** Opening Supplied material block **
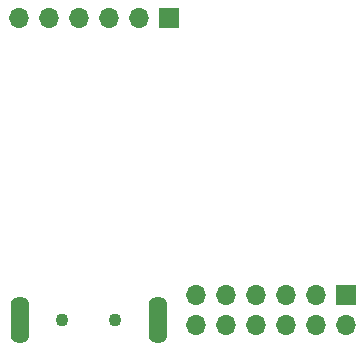
<source format=gbs>
G04 #@! TF.GenerationSoftware,KiCad,Pcbnew,(6.0.4)*
G04 #@! TF.CreationDate,2022-03-24T17:43:08+01:00*
G04 #@! TF.ProjectId,MT32pi-MiSTer,4d543332-7069-42d4-9d69-535465722e6b,rev?*
G04 #@! TF.SameCoordinates,Original*
G04 #@! TF.FileFunction,Soldermask,Bot*
G04 #@! TF.FilePolarity,Negative*
%FSLAX46Y46*%
G04 Gerber Fmt 4.6, Leading zero omitted, Abs format (unit mm)*
G04 Created by KiCad (PCBNEW (6.0.4)) date 2022-03-24 17:43:08*
%MOMM*%
%LPD*%
G01*
G04 APERTURE LIST*
%ADD10C,1.100000*%
%ADD11O,1.600000X4.000000*%
%ADD12R,1.700000X1.700000*%
%ADD13O,1.700000X1.700000*%
G04 APERTURE END LIST*
D10*
X157000000Y-109850000D03*
X152500000Y-109850000D03*
D11*
X160600000Y-109850000D03*
X148900000Y-109850000D03*
D12*
X176530000Y-107696000D03*
D13*
X176530000Y-110236000D03*
X173990000Y-107696000D03*
X173990000Y-110236000D03*
X171450000Y-107696000D03*
X171450000Y-110236000D03*
X168910000Y-107696000D03*
X168910000Y-110236000D03*
X166370000Y-107696000D03*
X166370000Y-110236000D03*
X163830000Y-107696000D03*
X163830000Y-110236000D03*
D12*
X161530000Y-84280000D03*
D13*
X158990000Y-84280000D03*
X156450000Y-84280000D03*
X153910000Y-84280000D03*
X151370000Y-84280000D03*
X148830000Y-84280000D03*
M02*

</source>
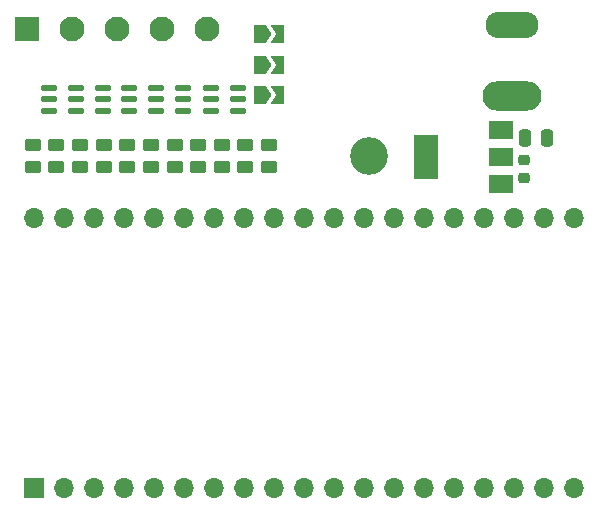
<source format=gbr>
%TF.GenerationSoftware,KiCad,Pcbnew,(6.0.0)*%
%TF.CreationDate,2022-01-02T06:53:01+08:00*%
%TF.ProjectId,NodeMCU-32S-RGBWA-LED-driver,4e6f6465-4d43-4552-9d33-32532d524742,1*%
%TF.SameCoordinates,PX68d6610PY3c42a2c*%
%TF.FileFunction,Soldermask,Top*%
%TF.FilePolarity,Negative*%
%FSLAX46Y46*%
G04 Gerber Fmt 4.6, Leading zero omitted, Abs format (unit mm)*
G04 Created by KiCad (PCBNEW (6.0.0)) date 2022-01-02 06:53:01*
%MOMM*%
%LPD*%
G01*
G04 APERTURE LIST*
G04 Aperture macros list*
%AMRoundRect*
0 Rectangle with rounded corners*
0 $1 Rounding radius*
0 $2 $3 $4 $5 $6 $7 $8 $9 X,Y pos of 4 corners*
0 Add a 4 corners polygon primitive as box body*
4,1,4,$2,$3,$4,$5,$6,$7,$8,$9,$2,$3,0*
0 Add four circle primitives for the rounded corners*
1,1,$1+$1,$2,$3*
1,1,$1+$1,$4,$5*
1,1,$1+$1,$6,$7*
1,1,$1+$1,$8,$9*
0 Add four rect primitives between the rounded corners*
20,1,$1+$1,$2,$3,$4,$5,0*
20,1,$1+$1,$4,$5,$6,$7,0*
20,1,$1+$1,$6,$7,$8,$9,0*
20,1,$1+$1,$8,$9,$2,$3,0*%
%AMFreePoly0*
4,1,6,0.500000,-0.750000,-0.650000,-0.750000,-0.150000,0.000000,-0.650000,0.750000,0.500000,0.750000,0.500000,-0.750000,0.500000,-0.750000,$1*%
%AMFreePoly1*
4,1,6,1.000000,0.000000,0.500000,-0.750000,-0.500000,-0.750000,-0.500000,0.750000,0.500000,0.750000,1.000000,0.000000,1.000000,0.000000,$1*%
G04 Aperture macros list end*
%ADD10R,1.700000X1.700000*%
%ADD11O,1.700000X1.700000*%
%ADD12RoundRect,0.250000X0.450000X-0.262500X0.450000X0.262500X-0.450000X0.262500X-0.450000X-0.262500X0*%
%ADD13FreePoly0,0.000000*%
%ADD14FreePoly1,0.000000*%
%ADD15C,3.200000*%
%ADD16R,2.000000X3.800000*%
%ADD17R,2.000000X1.500000*%
%ADD18RoundRect,0.125000X-0.587500X-0.125000X0.587500X-0.125000X0.587500X0.125000X-0.587500X0.125000X0*%
%ADD19RoundRect,0.225000X-0.250000X0.225000X-0.250000X-0.225000X0.250000X-0.225000X0.250000X0.225000X0*%
%ADD20RoundRect,0.250000X-0.250000X-0.475000X0.250000X-0.475000X0.250000X0.475000X-0.250000X0.475000X0*%
%ADD21R,2.100000X2.100000*%
%ADD22C,2.100000*%
%ADD23O,5.000000X2.500000*%
%ADD24O,4.500000X2.250000*%
G04 APERTURE END LIST*
D10*
%TO.C,U1*%
X2910000Y-46842500D03*
D11*
X5450000Y-46842500D03*
X7990000Y-46842500D03*
X10530000Y-46842500D03*
X13070000Y-46842500D03*
X15610000Y-46842500D03*
X18150000Y-46842500D03*
X20690000Y-46842500D03*
X23230000Y-46842500D03*
X25770000Y-46842500D03*
X28310000Y-46842500D03*
X30850000Y-46842500D03*
X33390000Y-46842500D03*
X35930000Y-46842500D03*
X38470000Y-46842500D03*
X41010000Y-46842500D03*
X43550000Y-46842500D03*
X46090000Y-46842500D03*
X48630000Y-46842500D03*
X48630000Y-23982500D03*
X46090000Y-23982500D03*
X43550000Y-23982500D03*
X41010000Y-23982500D03*
X38470000Y-23982500D03*
X35930000Y-23982500D03*
X33390000Y-23982500D03*
X30850000Y-23982500D03*
X28310000Y-23982500D03*
X25770000Y-23982500D03*
X23230000Y-23982500D03*
X20690000Y-23982500D03*
X18150000Y-23982500D03*
X15610000Y-23982500D03*
X13070000Y-23982500D03*
X10530000Y-23982500D03*
X7990000Y-23982500D03*
X5450000Y-23982500D03*
X2910000Y-23982500D03*
%TD*%
D12*
%TO.C,R6*%
X12820000Y-19675000D03*
X12820000Y-17850000D03*
%TD*%
%TO.C,R11*%
X22820000Y-19675000D03*
X22820000Y-17850000D03*
%TD*%
D13*
%TO.C,JP3*%
X23545000Y-13562500D03*
D14*
X22095000Y-13562500D03*
%TD*%
D12*
%TO.C,R2*%
X10820000Y-19675000D03*
X10820000Y-17850000D03*
%TD*%
%TO.C,R7*%
X18820000Y-19675000D03*
X18820000Y-17850000D03*
%TD*%
D15*
%TO.C,REF\u002A\u002A*%
X31270000Y-18712500D03*
%TD*%
D13*
%TO.C,JP2*%
X23545000Y-11012500D03*
D14*
X22095000Y-11012500D03*
%TD*%
D16*
%TO.C,U2*%
X36120000Y-18862500D03*
D17*
X42420000Y-18862500D03*
X42420000Y-16562500D03*
X42420000Y-21162500D03*
%TD*%
D12*
%TO.C,R5*%
X2820000Y-19675000D03*
X2820000Y-17850000D03*
%TD*%
%TO.C,R4*%
X20820000Y-19675000D03*
X20820000Y-17850000D03*
%TD*%
%TO.C,R3*%
X16820000Y-19675000D03*
X16820000Y-17850000D03*
%TD*%
D18*
%TO.C,Q1*%
X4182500Y-13012500D03*
X6457500Y-13962500D03*
X6457500Y-13012500D03*
X4182500Y-13962500D03*
X4182500Y-14912500D03*
X6457500Y-14912500D03*
%TD*%
D12*
%TO.C,R8*%
X6820000Y-19675000D03*
X6820000Y-17850000D03*
%TD*%
D18*
%TO.C,Q2*%
X8732500Y-13012500D03*
X11007500Y-13962500D03*
X11007500Y-13012500D03*
X8732500Y-13962500D03*
X8732500Y-14912500D03*
X11007500Y-14912500D03*
%TD*%
%TO.C,Q4*%
X17882500Y-13012500D03*
X20157500Y-13962500D03*
X20157500Y-13012500D03*
X17882500Y-13962500D03*
X17882500Y-14912500D03*
X20157500Y-14912500D03*
%TD*%
D13*
%TO.C,JP1*%
X23545000Y-8462500D03*
D14*
X22095000Y-8462500D03*
%TD*%
D12*
%TO.C,R9*%
X8820000Y-19675000D03*
X8820000Y-17850000D03*
%TD*%
D19*
%TO.C,C2*%
X44420000Y-19087500D03*
X44420000Y-20637500D03*
%TD*%
D18*
%TO.C,Q3*%
X13282500Y-13012500D03*
X15557500Y-13962500D03*
X15557500Y-13012500D03*
X13282500Y-13962500D03*
X13282500Y-14912500D03*
X15557500Y-14912500D03*
%TD*%
D20*
%TO.C,C1*%
X44470000Y-17262500D03*
X46370000Y-17262500D03*
%TD*%
D12*
%TO.C,R1*%
X4820000Y-19675000D03*
X4820000Y-17850000D03*
%TD*%
%TO.C,R10*%
X14820000Y-19675000D03*
X14820000Y-17850000D03*
%TD*%
D21*
%TO.C,J2*%
X2300000Y-8000000D03*
D22*
X6110000Y-8000000D03*
X9920000Y-8000000D03*
X13730000Y-8000000D03*
X17540000Y-8000000D03*
%TD*%
D23*
%TO.C,J1*%
X43370000Y-13650000D03*
D24*
X43370000Y-7650000D03*
%TD*%
M02*

</source>
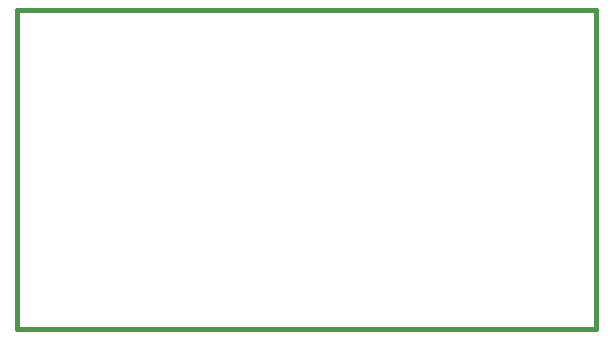
<source format=gbr>
G04 (created by PCBNEW-RS274X (2012-jan-04)-stable) date Sat 31 Mar 2012 05:41:53 PM CEST*
G01*
G70*
G90*
%MOIN*%
G04 Gerber Fmt 3.4, Leading zero omitted, Abs format*
%FSLAX34Y34*%
G04 APERTURE LIST*
%ADD10C,0.008000*%
%ADD11C,0.015000*%
G04 APERTURE END LIST*
G54D10*
G54D11*
X38976Y-12795D02*
X19684Y-12795D01*
X38976Y-23425D02*
X38976Y-12795D01*
X19684Y-23425D02*
X38976Y-23425D01*
X19684Y-12795D02*
X19684Y-23425D01*
M02*

</source>
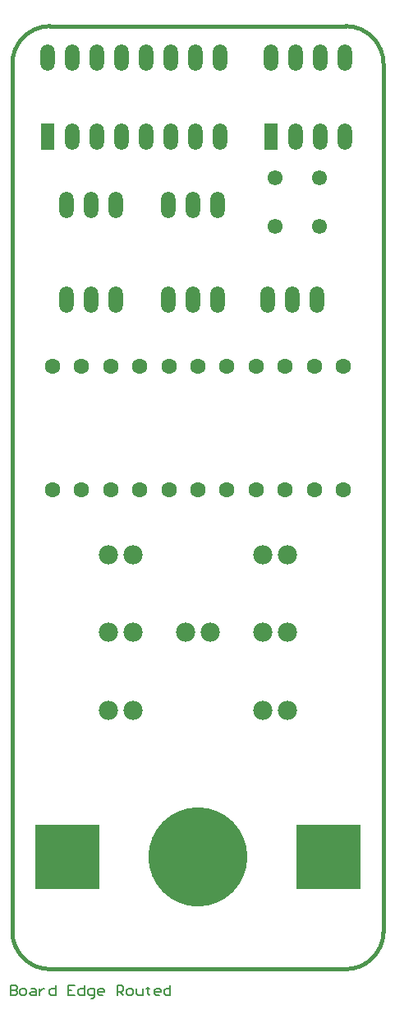
<source format=gbs>
%FSLAX25Y25*%
%MOIN*%
G70*
G01*
G75*
G04 Layer_Color=16711935*
%ADD10C,0.06000*%
%ADD11C,0.01575*%
%ADD12C,0.00787*%
%ADD13C,0.05315*%
%ADD14C,0.05512*%
%ADD15O,0.05000X0.10000*%
%ADD16R,0.05000X0.10000*%
%ADD17C,0.07000*%
%ADD18R,0.25590X0.25590*%
%ADD19C,0.39370*%
%ADD20C,0.01969*%
%ADD21C,0.00984*%
%ADD22C,0.01000*%
%ADD23C,0.00100*%
%ADD24C,0.00090*%
%ADD25C,0.00670*%
%ADD26C,0.00750*%
%ADD27C,0.06800*%
%ADD28C,0.06115*%
%ADD29C,0.06312*%
%ADD30O,0.05800X0.10800*%
%ADD31R,0.05800X0.10800*%
%ADD32C,0.07800*%
%ADD33R,0.26391X0.26391*%
%ADD34C,0.40170*%
D11*
X136158Y787D02*
G03*
X151469Y16034I0J15311D01*
G01*
X788Y16037D02*
G03*
X16077Y787I15311J61D01*
G01*
X151469Y367351D02*
G03*
X136158Y382662I-15311J0D01*
G01*
X16101Y382661D02*
G03*
X789Y367350I0J-15311D01*
G01*
X16077Y787D02*
X136158Y787D01*
X788Y16037D02*
X789Y367350D01*
X16101Y382661D02*
X136158Y382662D01*
X151469Y16034D02*
X151469Y367351D01*
D12*
X0Y-5907D02*
Y-9843D01*
X1968D01*
X2624Y-9187D01*
Y-8531D01*
X1968Y-7875D01*
X0D01*
X1968D01*
X2624Y-7219D01*
Y-6563D01*
X1968Y-5907D01*
X0D01*
X4592Y-9843D02*
X5904D01*
X6560Y-9187D01*
Y-7875D01*
X5904Y-7219D01*
X4592D01*
X3936Y-7875D01*
Y-9187D01*
X4592Y-9843D01*
X8527Y-7219D02*
X9839D01*
X10495Y-7875D01*
Y-9843D01*
X8527D01*
X7871Y-9187D01*
X8527Y-8531D01*
X10495D01*
X11807Y-7219D02*
Y-9843D01*
Y-8531D01*
X12463Y-7875D01*
X13119Y-7219D01*
X13775D01*
X18367Y-5907D02*
Y-9843D01*
X16399D01*
X15743Y-9187D01*
Y-7875D01*
X16399Y-7219D01*
X18367D01*
X26238Y-5907D02*
X23614D01*
Y-9843D01*
X26238D01*
X23614Y-7875D02*
X24926D01*
X30174Y-5907D02*
Y-9843D01*
X28206D01*
X27550Y-9187D01*
Y-7875D01*
X28206Y-7219D01*
X30174D01*
X32798Y-11154D02*
X33454D01*
X34110Y-10498D01*
Y-7219D01*
X32142D01*
X31486Y-7875D01*
Y-9187D01*
X32142Y-9843D01*
X34110D01*
X37389D02*
X36078D01*
X35422Y-9187D01*
Y-7875D01*
X36078Y-7219D01*
X37389D01*
X38045Y-7875D01*
Y-8531D01*
X35422D01*
X43293Y-9843D02*
Y-5907D01*
X45261D01*
X45917Y-6563D01*
Y-7875D01*
X45261Y-8531D01*
X43293D01*
X44605D02*
X45917Y-9843D01*
X47885D02*
X49197D01*
X49853Y-9187D01*
Y-7875D01*
X49197Y-7219D01*
X47885D01*
X47229Y-7875D01*
Y-9187D01*
X47885Y-9843D01*
X51165Y-7219D02*
Y-9187D01*
X51821Y-9843D01*
X53788D01*
Y-7219D01*
X55756Y-6563D02*
Y-7219D01*
X55100D01*
X56412D01*
X55756D01*
Y-9187D01*
X56412Y-9843D01*
X60348D02*
X59036D01*
X58380Y-9187D01*
Y-7875D01*
X59036Y-7219D01*
X60348D01*
X61004Y-7875D01*
Y-8531D01*
X58380D01*
X64940Y-5907D02*
Y-9843D01*
X62972D01*
X62316Y-9187D01*
Y-7875D01*
X62972Y-7219D01*
X64940D01*
D28*
X125331Y321351D02*
D03*
Y301666D02*
D03*
X107615Y321351D02*
D03*
Y301666D02*
D03*
D29*
X123363Y194776D02*
D03*
Y244776D02*
D03*
X135174Y244776D02*
D03*
Y194776D02*
D03*
X111551Y244776D02*
D03*
Y194776D02*
D03*
X17063Y244776D02*
D03*
Y194776D02*
D03*
X76118Y194776D02*
D03*
Y244776D02*
D03*
X28874Y194776D02*
D03*
Y244776D02*
D03*
X87929Y194776D02*
D03*
Y244776D02*
D03*
X40685Y194776D02*
D03*
Y244776D02*
D03*
X99740Y194776D02*
D03*
Y244776D02*
D03*
X64307Y194776D02*
D03*
Y244776D02*
D03*
X52496Y194776D02*
D03*
Y244776D02*
D03*
D30*
X64150Y310327D02*
D03*
X74150D02*
D03*
X84150D02*
D03*
X135646Y369886D02*
D03*
X125646D02*
D03*
X115646D02*
D03*
X105646D02*
D03*
X135646Y337886D02*
D03*
X125646D02*
D03*
X115646D02*
D03*
X22811Y310327D02*
D03*
X32811D02*
D03*
X42811D02*
D03*
X124504Y271941D02*
D03*
X114504D02*
D03*
X104504D02*
D03*
X84150D02*
D03*
X74150D02*
D03*
X64150D02*
D03*
X42811D02*
D03*
X32811D02*
D03*
X22811D02*
D03*
X85095Y369886D02*
D03*
X75095D02*
D03*
X65095D02*
D03*
X55095D02*
D03*
X45095D02*
D03*
X35095D02*
D03*
X25095D02*
D03*
X15095D02*
D03*
X85095Y337886D02*
D03*
X75095D02*
D03*
X65095D02*
D03*
X55095D02*
D03*
X45095D02*
D03*
X35095D02*
D03*
X25095D02*
D03*
D31*
X105646Y337886D02*
D03*
X15095Y337886D02*
D03*
D32*
X49622Y168595D02*
D03*
X39622D02*
D03*
X112615D02*
D03*
X102614D02*
D03*
X49622Y137099D02*
D03*
X39622D02*
D03*
X81118D02*
D03*
X71118D02*
D03*
X112615D02*
D03*
X102614D02*
D03*
X49622Y105603D02*
D03*
X39622D02*
D03*
X112615D02*
D03*
X102614D02*
D03*
D33*
X129268Y46373D02*
D03*
X22969D02*
D03*
D34*
X76118D02*
D03*
M02*

</source>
** Closing Supplied material block **
In the entries above, find the line holding "X6457500Y-14912500D03*" and the line holding "X13282500Y-13012500D03*", then retype exactly those two lines and every line between them, and nothing else.

Result below
X6457500Y-14912500D03*
%TD*%
D12*
%TO.C,R8*%
X6820000Y-19675000D03*
X6820000Y-17850000D03*
%TD*%
D18*
%TO.C,Q2*%
X8732500Y-13012500D03*
X11007500Y-13962500D03*
X11007500Y-13012500D03*
X8732500Y-13962500D03*
X8732500Y-14912500D03*
X11007500Y-14912500D03*
%TD*%
%TO.C,Q4*%
X17882500Y-13012500D03*
X20157500Y-13962500D03*
X20157500Y-13012500D03*
X17882500Y-13962500D03*
X17882500Y-14912500D03*
X20157500Y-14912500D03*
%TD*%
D13*
%TO.C,JP1*%
X23545000Y-8462500D03*
D14*
X22095000Y-8462500D03*
%TD*%
D12*
%TO.C,R9*%
X8820000Y-19675000D03*
X8820000Y-17850000D03*
%TD*%
D19*
%TO.C,C2*%
X44420000Y-19087500D03*
X44420000Y-20637500D03*
%TD*%
D18*
%TO.C,Q3*%
X13282500Y-13012500D03*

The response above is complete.